Hubert-Félix Thiéfaine en concert volume 1
Double album paru le 19 novembre 2007
 
Vendu 16,77 euros en CD par la FNAC
 
Vendu 16,99 euros en MP3 par iTunes Store
« Vous savez ce qui fait mal? Devoir payer à chaque fois que je chante une de mes propres chansons en tournée. Chaque fois que je chante « Hey Jude », je dois donner de l’argent à quelqu’un »
 
Paul Mc Cartney, à propos du rachat des droits de chansons des Beatles en 1985 par Michael Jackson.

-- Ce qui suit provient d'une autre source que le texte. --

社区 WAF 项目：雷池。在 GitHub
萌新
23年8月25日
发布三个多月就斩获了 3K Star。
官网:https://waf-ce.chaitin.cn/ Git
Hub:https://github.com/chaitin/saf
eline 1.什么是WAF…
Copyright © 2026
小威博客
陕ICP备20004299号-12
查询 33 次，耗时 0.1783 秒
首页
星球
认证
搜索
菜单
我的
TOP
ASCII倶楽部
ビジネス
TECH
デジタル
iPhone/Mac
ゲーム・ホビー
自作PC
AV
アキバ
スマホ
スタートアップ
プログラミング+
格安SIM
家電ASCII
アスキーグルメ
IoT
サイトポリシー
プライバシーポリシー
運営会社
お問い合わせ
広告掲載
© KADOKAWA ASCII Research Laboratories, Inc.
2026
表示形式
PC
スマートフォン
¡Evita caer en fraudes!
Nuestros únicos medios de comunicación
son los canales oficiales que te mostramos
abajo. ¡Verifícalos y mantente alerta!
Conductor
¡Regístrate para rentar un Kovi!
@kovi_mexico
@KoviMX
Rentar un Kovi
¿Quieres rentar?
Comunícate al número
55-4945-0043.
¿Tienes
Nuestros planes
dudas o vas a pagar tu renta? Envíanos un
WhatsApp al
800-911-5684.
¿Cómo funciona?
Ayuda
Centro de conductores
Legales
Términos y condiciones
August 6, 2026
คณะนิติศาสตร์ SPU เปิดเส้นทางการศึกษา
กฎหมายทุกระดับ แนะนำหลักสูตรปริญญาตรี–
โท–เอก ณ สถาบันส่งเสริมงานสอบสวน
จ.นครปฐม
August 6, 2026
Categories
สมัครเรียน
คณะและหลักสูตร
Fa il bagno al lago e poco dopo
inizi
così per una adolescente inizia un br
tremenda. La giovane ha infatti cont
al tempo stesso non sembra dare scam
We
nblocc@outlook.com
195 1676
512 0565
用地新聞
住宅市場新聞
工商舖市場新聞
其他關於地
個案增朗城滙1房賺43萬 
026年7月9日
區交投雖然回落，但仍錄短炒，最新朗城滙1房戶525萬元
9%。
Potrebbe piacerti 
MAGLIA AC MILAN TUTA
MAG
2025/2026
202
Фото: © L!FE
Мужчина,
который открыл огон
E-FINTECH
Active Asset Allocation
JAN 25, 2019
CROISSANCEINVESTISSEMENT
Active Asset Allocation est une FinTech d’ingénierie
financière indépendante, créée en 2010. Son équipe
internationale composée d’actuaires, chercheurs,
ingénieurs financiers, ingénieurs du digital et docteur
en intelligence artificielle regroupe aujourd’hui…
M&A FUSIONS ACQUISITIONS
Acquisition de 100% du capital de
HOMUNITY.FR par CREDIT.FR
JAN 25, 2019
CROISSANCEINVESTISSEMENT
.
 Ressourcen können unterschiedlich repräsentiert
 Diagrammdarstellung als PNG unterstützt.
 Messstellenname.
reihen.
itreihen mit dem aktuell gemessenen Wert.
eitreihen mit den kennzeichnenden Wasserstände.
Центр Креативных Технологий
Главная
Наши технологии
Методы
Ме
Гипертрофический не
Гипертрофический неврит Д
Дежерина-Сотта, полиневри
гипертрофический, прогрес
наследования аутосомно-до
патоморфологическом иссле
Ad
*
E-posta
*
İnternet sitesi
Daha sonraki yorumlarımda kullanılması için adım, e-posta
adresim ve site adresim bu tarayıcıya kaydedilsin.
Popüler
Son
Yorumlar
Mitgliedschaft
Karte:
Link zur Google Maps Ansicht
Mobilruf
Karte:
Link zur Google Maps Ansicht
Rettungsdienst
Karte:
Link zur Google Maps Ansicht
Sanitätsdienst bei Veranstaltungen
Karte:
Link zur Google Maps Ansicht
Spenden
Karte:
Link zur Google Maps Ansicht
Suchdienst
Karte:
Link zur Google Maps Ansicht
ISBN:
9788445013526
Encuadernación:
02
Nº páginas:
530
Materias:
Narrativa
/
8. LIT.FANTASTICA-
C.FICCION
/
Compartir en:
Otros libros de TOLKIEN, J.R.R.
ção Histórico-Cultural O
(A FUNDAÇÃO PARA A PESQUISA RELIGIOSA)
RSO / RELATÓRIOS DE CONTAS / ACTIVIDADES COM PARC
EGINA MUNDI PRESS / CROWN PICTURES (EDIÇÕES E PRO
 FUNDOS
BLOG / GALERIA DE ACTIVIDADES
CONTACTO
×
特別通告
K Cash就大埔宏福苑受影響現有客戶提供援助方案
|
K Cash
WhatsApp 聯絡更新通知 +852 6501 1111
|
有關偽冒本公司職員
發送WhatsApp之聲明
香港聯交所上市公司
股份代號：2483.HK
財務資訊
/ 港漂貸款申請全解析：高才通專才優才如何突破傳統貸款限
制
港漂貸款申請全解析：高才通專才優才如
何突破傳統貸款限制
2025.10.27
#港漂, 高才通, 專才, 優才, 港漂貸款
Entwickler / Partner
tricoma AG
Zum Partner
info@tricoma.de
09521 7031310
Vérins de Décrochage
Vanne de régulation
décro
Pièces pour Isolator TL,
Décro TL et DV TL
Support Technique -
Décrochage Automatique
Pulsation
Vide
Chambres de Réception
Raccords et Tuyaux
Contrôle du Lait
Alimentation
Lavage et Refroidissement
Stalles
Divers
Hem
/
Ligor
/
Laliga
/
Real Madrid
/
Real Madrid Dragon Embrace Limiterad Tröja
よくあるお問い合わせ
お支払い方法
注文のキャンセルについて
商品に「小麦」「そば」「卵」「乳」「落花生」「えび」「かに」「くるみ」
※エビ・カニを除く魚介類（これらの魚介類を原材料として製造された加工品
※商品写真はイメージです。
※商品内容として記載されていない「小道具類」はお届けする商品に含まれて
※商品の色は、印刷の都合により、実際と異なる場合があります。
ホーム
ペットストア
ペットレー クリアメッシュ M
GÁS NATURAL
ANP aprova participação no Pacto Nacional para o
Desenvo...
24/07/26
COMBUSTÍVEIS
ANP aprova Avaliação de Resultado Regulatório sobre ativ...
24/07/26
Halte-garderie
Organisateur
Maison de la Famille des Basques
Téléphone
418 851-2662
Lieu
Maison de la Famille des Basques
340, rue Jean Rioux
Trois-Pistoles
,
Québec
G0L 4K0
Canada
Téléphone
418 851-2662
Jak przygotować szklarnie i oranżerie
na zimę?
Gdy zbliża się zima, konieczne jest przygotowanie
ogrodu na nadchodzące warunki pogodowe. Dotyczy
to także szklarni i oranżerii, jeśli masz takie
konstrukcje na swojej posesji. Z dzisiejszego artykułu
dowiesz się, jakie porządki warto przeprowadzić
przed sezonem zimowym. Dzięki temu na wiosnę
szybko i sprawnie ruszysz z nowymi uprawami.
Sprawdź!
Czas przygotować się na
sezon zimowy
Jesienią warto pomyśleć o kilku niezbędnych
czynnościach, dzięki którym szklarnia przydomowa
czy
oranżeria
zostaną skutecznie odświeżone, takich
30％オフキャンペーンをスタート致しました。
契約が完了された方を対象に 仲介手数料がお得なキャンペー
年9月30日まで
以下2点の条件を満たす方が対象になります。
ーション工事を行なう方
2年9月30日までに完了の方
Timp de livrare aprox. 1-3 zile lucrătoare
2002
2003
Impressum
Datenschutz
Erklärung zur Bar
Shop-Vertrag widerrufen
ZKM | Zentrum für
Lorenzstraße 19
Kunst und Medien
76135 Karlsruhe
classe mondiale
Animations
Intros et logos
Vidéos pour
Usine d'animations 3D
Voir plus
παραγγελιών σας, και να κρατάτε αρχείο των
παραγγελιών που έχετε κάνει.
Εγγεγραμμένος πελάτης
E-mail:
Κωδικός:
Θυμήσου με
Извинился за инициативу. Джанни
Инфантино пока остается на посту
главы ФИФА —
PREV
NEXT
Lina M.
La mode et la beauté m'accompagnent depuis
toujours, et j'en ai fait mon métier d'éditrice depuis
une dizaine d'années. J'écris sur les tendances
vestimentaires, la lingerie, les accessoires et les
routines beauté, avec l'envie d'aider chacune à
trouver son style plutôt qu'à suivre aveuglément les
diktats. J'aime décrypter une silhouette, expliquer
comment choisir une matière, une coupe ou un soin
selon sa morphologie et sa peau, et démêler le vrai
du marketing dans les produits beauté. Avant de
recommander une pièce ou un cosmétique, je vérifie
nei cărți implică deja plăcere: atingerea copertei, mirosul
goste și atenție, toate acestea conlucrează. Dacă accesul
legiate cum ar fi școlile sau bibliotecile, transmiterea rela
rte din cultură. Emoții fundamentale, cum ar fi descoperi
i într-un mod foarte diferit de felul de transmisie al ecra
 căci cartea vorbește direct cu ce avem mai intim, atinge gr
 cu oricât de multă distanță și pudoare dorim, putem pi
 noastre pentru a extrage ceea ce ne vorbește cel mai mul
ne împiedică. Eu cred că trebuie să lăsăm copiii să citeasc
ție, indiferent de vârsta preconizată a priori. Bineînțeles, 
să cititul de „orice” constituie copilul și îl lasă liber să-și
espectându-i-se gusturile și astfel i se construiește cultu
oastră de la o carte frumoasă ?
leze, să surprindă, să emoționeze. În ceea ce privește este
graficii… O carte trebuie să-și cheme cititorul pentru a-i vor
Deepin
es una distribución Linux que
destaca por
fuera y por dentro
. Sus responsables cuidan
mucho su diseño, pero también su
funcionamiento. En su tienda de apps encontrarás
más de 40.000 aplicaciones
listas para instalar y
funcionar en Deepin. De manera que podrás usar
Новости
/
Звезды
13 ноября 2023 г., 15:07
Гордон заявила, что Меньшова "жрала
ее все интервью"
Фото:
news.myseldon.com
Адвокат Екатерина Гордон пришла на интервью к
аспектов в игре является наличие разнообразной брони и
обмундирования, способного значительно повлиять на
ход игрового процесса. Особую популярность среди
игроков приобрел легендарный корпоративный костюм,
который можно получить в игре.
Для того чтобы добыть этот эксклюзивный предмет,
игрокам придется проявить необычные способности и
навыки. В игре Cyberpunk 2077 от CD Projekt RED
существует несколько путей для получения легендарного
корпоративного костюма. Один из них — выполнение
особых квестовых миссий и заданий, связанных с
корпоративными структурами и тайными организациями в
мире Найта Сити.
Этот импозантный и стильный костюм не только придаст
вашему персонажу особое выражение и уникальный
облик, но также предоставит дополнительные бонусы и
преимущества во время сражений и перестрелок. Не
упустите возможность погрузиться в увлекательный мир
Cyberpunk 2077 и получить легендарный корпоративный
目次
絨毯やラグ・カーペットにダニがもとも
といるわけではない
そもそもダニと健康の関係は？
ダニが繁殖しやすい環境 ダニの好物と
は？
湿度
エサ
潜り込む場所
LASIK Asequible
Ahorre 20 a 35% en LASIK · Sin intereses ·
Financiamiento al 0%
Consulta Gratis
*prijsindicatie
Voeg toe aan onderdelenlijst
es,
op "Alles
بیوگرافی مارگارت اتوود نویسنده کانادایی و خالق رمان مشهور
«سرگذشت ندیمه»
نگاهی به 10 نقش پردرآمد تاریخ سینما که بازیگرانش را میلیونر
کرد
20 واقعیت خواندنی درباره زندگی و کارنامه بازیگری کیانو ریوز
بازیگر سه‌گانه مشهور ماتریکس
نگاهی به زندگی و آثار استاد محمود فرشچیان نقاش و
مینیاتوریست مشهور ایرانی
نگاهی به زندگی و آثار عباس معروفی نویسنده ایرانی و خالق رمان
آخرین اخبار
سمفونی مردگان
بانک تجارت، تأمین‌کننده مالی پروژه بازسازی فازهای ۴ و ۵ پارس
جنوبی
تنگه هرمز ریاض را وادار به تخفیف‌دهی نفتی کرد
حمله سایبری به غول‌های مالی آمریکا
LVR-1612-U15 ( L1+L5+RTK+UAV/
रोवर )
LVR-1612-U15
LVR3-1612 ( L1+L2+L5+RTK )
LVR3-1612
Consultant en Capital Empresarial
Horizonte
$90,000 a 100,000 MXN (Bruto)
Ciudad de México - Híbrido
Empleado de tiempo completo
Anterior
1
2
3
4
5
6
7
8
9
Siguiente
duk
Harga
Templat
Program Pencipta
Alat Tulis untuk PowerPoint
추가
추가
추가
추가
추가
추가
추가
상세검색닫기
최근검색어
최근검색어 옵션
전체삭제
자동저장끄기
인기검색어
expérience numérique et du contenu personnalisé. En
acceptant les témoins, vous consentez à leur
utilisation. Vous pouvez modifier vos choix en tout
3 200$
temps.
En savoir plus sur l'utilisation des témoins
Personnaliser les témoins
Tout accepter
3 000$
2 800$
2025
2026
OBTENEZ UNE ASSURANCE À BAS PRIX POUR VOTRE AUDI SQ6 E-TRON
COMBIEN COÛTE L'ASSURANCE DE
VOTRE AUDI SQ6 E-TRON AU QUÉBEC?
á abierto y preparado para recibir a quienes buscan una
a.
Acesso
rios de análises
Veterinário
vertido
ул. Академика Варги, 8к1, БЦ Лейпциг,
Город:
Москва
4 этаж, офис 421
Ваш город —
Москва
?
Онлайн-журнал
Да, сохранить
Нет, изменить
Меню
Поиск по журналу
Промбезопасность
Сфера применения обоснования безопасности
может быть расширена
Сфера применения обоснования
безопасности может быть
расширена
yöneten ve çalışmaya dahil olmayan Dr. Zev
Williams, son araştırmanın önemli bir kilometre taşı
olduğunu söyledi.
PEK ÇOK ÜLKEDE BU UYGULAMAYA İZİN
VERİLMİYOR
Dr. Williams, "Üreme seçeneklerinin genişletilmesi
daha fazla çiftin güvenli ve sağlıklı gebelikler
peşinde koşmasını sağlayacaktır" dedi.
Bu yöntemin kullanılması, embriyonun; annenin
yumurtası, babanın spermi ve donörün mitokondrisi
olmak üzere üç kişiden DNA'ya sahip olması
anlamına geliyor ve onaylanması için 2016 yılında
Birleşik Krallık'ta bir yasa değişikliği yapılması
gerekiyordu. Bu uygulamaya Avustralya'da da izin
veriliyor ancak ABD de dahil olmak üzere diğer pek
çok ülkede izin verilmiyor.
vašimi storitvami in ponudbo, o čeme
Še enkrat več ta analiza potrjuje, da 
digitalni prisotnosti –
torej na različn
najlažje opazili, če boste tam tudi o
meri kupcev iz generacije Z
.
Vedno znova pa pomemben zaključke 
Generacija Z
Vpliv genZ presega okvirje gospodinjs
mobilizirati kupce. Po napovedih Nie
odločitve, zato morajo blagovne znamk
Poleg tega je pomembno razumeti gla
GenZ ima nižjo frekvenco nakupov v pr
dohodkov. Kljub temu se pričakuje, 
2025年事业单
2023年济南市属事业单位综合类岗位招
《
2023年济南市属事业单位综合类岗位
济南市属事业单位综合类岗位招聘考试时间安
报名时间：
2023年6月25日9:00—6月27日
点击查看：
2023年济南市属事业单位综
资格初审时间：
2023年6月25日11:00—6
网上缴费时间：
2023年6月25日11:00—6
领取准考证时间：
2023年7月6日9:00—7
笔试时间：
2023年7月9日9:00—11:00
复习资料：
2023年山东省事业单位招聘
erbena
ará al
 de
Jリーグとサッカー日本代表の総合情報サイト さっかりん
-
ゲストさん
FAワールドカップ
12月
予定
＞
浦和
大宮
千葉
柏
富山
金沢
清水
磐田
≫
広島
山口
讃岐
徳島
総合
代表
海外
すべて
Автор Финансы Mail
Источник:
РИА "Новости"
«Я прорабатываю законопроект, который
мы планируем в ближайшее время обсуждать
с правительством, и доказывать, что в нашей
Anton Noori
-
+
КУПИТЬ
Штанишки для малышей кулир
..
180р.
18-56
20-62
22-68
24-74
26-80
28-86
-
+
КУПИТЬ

« Dis papa, pourquoi quand j’écoute Beyoncé sur NRJ, c’est bien? Quand je l’écoute sur Deezer, c’est bien? Et quand ma copine me la passe sur MSN, c’est mal? Et pourquoi ça marche plus d’ailleurs, Internet? »
 
Noémie, 10 ans.

La loi Hadopi est passée : vous pouvez dormir tranquille. Toutes les questions qu’il y avait à se poser sur les droits d’auteur sont résolues. Reste juste un problème : quand le CD disparaîtra, comment feront les pirates privés d’Internet pour acheter de la musique?

Sur ce, bon week et à la semaine prochaine.